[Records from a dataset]
╔══

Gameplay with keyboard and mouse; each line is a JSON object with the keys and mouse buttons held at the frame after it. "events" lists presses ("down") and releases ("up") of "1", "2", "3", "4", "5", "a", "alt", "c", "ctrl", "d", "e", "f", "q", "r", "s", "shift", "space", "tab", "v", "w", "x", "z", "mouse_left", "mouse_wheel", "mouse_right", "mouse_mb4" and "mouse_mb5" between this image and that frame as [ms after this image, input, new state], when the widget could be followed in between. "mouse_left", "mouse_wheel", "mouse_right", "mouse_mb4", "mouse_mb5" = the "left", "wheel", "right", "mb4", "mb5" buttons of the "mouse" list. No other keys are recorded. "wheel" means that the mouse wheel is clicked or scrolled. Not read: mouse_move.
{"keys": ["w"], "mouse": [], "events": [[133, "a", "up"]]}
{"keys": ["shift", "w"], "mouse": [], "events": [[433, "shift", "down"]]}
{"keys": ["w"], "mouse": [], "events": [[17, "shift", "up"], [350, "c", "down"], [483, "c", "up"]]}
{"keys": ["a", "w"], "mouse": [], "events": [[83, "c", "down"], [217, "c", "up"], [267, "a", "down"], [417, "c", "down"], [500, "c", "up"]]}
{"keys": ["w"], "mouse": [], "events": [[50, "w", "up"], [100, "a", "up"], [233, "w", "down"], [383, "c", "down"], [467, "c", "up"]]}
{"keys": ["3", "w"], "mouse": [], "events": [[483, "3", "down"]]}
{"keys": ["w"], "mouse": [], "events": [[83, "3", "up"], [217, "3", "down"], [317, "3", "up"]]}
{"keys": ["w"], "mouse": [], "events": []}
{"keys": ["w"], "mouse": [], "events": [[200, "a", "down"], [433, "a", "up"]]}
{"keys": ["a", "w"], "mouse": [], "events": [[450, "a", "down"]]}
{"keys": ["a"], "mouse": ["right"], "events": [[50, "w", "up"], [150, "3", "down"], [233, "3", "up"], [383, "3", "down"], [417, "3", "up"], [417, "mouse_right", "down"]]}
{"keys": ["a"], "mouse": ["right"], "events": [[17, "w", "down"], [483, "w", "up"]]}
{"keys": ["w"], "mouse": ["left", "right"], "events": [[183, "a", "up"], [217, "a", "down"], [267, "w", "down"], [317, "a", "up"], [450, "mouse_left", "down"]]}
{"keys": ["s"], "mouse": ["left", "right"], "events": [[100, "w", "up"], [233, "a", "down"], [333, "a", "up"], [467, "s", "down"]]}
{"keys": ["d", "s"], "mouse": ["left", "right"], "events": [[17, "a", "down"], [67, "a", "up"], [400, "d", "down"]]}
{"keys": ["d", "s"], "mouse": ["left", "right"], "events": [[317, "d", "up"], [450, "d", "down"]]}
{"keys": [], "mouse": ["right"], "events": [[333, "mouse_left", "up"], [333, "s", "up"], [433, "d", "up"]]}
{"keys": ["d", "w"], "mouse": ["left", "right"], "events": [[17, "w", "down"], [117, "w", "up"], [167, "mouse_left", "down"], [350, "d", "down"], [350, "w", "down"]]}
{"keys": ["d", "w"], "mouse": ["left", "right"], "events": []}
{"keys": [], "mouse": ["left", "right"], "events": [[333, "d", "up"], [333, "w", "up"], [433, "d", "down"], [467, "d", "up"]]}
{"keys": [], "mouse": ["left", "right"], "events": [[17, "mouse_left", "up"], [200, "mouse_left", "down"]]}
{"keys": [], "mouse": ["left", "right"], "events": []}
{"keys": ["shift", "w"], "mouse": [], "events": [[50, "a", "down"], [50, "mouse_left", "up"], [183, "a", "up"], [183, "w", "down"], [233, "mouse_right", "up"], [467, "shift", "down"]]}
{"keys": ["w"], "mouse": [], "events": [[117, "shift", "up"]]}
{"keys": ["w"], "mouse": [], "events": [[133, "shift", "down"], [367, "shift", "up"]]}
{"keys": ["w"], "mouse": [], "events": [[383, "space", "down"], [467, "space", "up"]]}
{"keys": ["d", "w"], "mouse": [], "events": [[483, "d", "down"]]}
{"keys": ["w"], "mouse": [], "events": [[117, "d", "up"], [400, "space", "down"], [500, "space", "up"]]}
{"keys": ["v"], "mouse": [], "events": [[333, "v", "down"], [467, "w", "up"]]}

╚══

■ Activity
The reply must present every entry, transcribed with its exact wording.

■ Response box
Gameplay with keyboard and mouse; each line is a JSON object with the keys and mouse buttons held at the frame after it. "events" lists presses ("down") and releases ("up") of "1", "2", "3", "4", "5", "a", "alt", "c", "ctrl", "d", "e", "f", "q", "r", "s", "shift", "space", "tab", "v", "w", "x", "z", "mouse_left", "mouse_wheel", "mouse_right", "mouse_mb4" and "mouse_mb5" between this image and that frame as [ms after this image, input, new state], when the widget could be followed in between. "mouse_left", "mouse_wheel", "mouse_right", "mouse_mb4", "mouse_mb5" = the "left", "wheel", "right", "mb4", "mb5" buttons of the "mouse" list. No other keys are recorded. "wheel" means that the mouse wheel is clicked or scrolled. Not read: mouse_move.
{"keys": ["w"], "mouse": [], "events": [[133, "a", "up"]]}
{"keys": ["shift", "w"], "mouse": [], "events": [[433, "shift", "down"]]}
{"keys": ["w"], "mouse": [], "events": [[17, "shift", "up"], [350, "c", "down"], [483, "c", "up"]]}
{"keys": ["a", "w"], "mouse": [], "events": [[83, "c", "down"], [217, "c", "up"], [267, "a", "down"], [417, "c", "down"], [500, "c", "up"]]}
{"keys": ["w"], "mouse": [], "events": [[50, "w", "up"], [100, "a", "up"], [233, "w", "down"], [383, "c", "down"], [467, "c", "up"]]}
{"keys": ["3", "w"], "mouse": [], "events": [[483, "3", "down"]]}
{"keys": ["w"], "mouse": [], "events": [[83, "3", "up"], [217, "3", "down"], [317, "3", "up"]]}
{"keys": ["w"], "mouse": [], "events": []}
{"keys": ["w"], "mouse": [], "events": [[200, "a", "down"], [433, "a", "up"]]}
{"keys": ["a", "w"], "mouse": [], "events": [[450, "a", "down"]]}
{"keys": ["a"], "mouse": ["right"], "events": [[50, "w", "up"], [150, "3", "down"], [233, "3", "up"], [383, "3", "down"], [417, "3", "up"], [417, "mouse_right", "down"]]}
{"keys": ["a"], "mouse": ["right"], "events": [[17, "w", "down"], [483, "w", "up"]]}
{"keys": ["w"], "mouse": ["left", "right"], "events": [[183, "a", "up"], [217, "a", "down"], [267, "w", "down"], [317, "a", "up"], [450, "mouse_left", "down"]]}
{"keys": ["s"], "mouse": ["left", "right"], "events": [[100, "w", "up"], [233, "a", "down"], [333, "a", "up"], [467, "s", "down"]]}
{"keys": ["d", "s"], "mouse": ["left", "right"], "events": [[17, "a", "down"], [67, "a", "up"], [400, "d", "down"]]}
{"keys": ["d", "s"], "mouse": ["left", "right"], "events": [[317, "d", "up"], [450, "d", "down"]]}
{"keys": [], "mouse": ["right"], "events": [[333, "mouse_left", "up"], [333, "s", "up"], [433, "d", "up"]]}
{"keys": ["d", "w"], "mouse": ["left", "right"], "events": [[17, "w", "down"], [117, "w", "up"], [167, "mouse_left", "down"], [350, "d", "down"], [350, "w", "down"]]}
{"keys": ["d", "w"], "mouse": ["left", "right"], "events": []}
{"keys": [], "mouse": ["left", "right"], "events": [[333, "d", "up"], [333, "w", "up"], [433, "d", "down"], [467, "d", "up"]]}
{"keys": [], "mouse": ["left", "right"], "events": [[17, "mouse_left", "up"], [200, "mouse_left", "down"]]}
{"keys": [], "mouse": ["left", "right"], "events": []}
{"keys": ["shift", "w"], "mouse": [], "events": [[50, "a", "down"], [50, "mouse_left", "up"], [183, "a", "up"], [183, "w", "down"], [233, "mouse_right", "up"], [467, "shift", "down"]]}
{"keys": ["w"], "mouse": [], "events": [[117, "shift", "up"]]}
{"keys": ["w"], "mouse": [], "events": [[133, "shift", "down"], [367, "shift", "up"]]}
{"keys": ["w"], "mouse": [], "events": [[383, "space", "down"], [467, "space", "up"]]}
{"keys": ["d", "w"], "mouse": [], "events": [[483, "d", "down"]]}
{"keys": ["w"], "mouse": [], "events": [[117, "d", "up"], [400, "space", "down"], [500, "space", "up"]]}
{"keys": ["v"], "mouse": [], "events": [[333, "v", "down"], [467, "w", "up"]]}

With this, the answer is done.